Speaking to a group of people at the Diyanet Center of America (DCA), in Lanham, Maryland, Yıldırım urged Muslims living in the US to stay away from schools and cultural centers affiliated with the Gülen movement.

“Don’t take FETO [a derogatory term coined by the ruling Justice and Development Party (AKP) to refer to the Gülen movement] supporters among you and don’t allow them to mislead you,” Yıldırım said.

Gülen is an Islamic scholar, preacher and social advocate whose decades-long commitment to education, interfaith dialogue and altruism has inspired millions in Turkey and around the world.

Erdoğan and his government launched an all-out war against the Gülen movement following corruption operations in December 2013 in which ministers and the son of then-Prime Minister Erdoğan were accused of having taken bribes from an Iranian businessman to facilitate transactions benefiting Iran.

After Erdoğan cast the case as a coup attempt to overthrow his government orchestrated by his political enemies, several prosecutors were removed from the case, police were reassigned and the corruption investigation was dropped.

Erdoğan publicly called on people not to send their children to Gülen movement schools, not to read or watch their media and not to put their money in Bank Asya.

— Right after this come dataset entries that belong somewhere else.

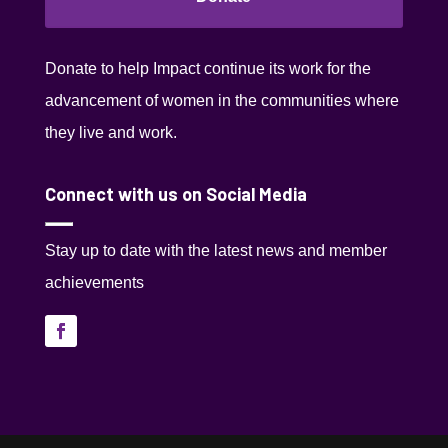
Donate to help Impact continue its work for the
advancement of women in the communities where
they live and work.
Connect with us on Social Media
Stay up to date with the latest news and member
achievements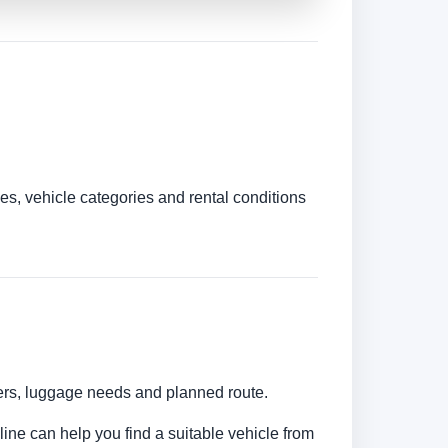
es, vehicle categories and rental conditions
bers, luggage needs and planned route.
line can help you find a suitable vehicle from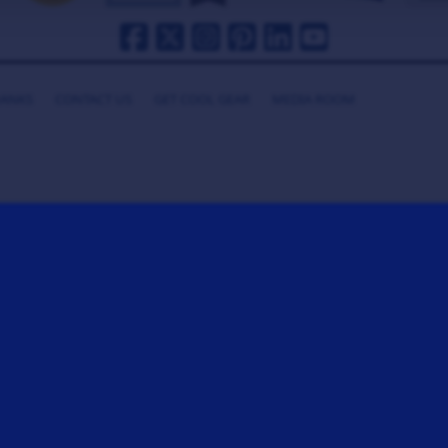
HANKS
CONTACT US
GET COOL GEAR
MEDIA ROOM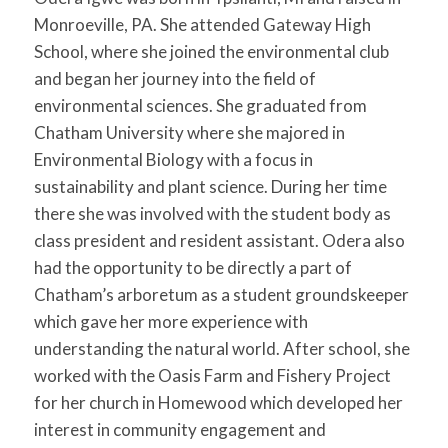
for:
SEARCH
Monroeville, PA. She attended Gateway High
School, where she joined the environmental club
and began her journey into the field of
environmental sciences. She graduated from
Chatham University where she majored in
Environmental Biology with a focus in
sustainability and plant science. During her time
there she was involved with the student body as
class president and resident assistant. Odera also
had the opportunity to be directly a part of
Chatham’s arboretum as a student groundskeeper
which gave her more experience with
understanding the natural world. After school, she
worked with the Oasis Farm and Fishery Project
for her church in Homewood which developed her
interest in community engagement and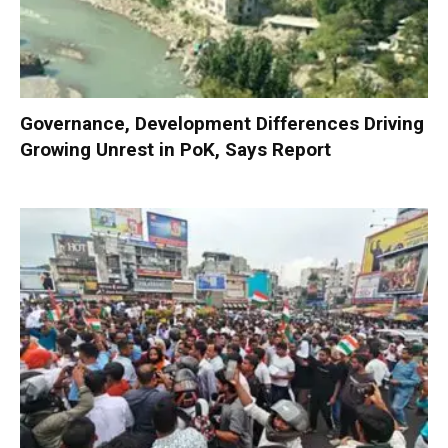
Governance, Development Differences Driving
Growing Unrest in PoK, Says Report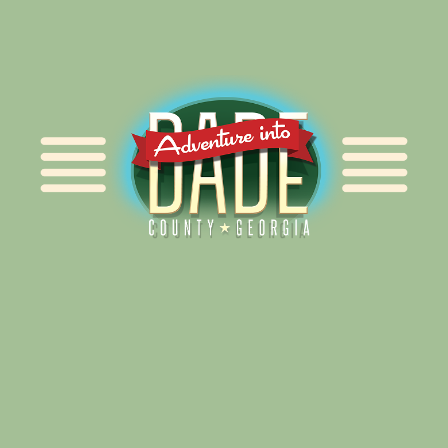
Alliance for Dade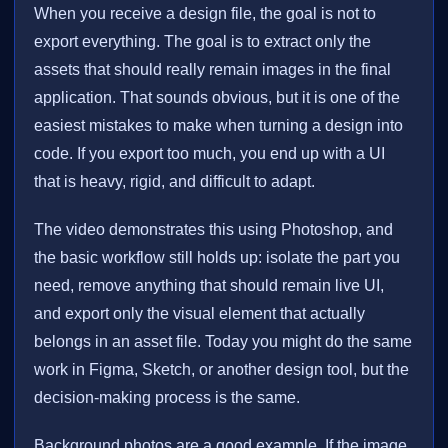
When you receive a design file, the goal is not to
export everything. The goal is to extract only the
assets that should really remain images in the final
application. That sounds obvious, but it is one of the
easiest mistakes to make when turning a design into
code. If you export too much, you end up with a UI
that is heavy, rigid, and difficult to adapt.
The video demonstrates this using Photoshop, and
the basic workflow still holds up: isolate the part you
need, remove anything that should remain live UI,
and export only the visual element that actually
belongs in an asset file. Today you might do the same
work in Figma, Sketch, or another design tool, but the
decision-making process is the same.
Background photos are a good example. If the image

All were legal but were linked to the Gülen movement.

Penal courts of peace, which were established by the Erdoğan government in mid-2014, started to jail people and seize companies, media and schools linked with the Gülen movement from summer 2014 on.

Erdoğan also accuses the Gülen movement of masterminding the failed coup attempt in Turkey on July 15, 2016.

Gülen, who inspired the movement, strongly denied having any role in the failed coup and called for an international investigation into it, but President Erdoğan — calling the coup attempt “a gift from God” — and the government initiated a widespread purge aimed at cleansing sympathizers of the movement from within state institutions, dehumanizing its popular figures and putting them in custody.

Turkey has suspended or dismissed more than 150,000 judges, teachers, police and civil servants since July 15. Turkey’s Justice Ministry announced on July 13 that 50,510 people have been arrested and 169,013 have been the subject of legal proceedings on coup charges since the failed coup.

The government has seized to at least 1,068 companies and 4,888 properties as part of a witch-hunt targeting the Gülen movement.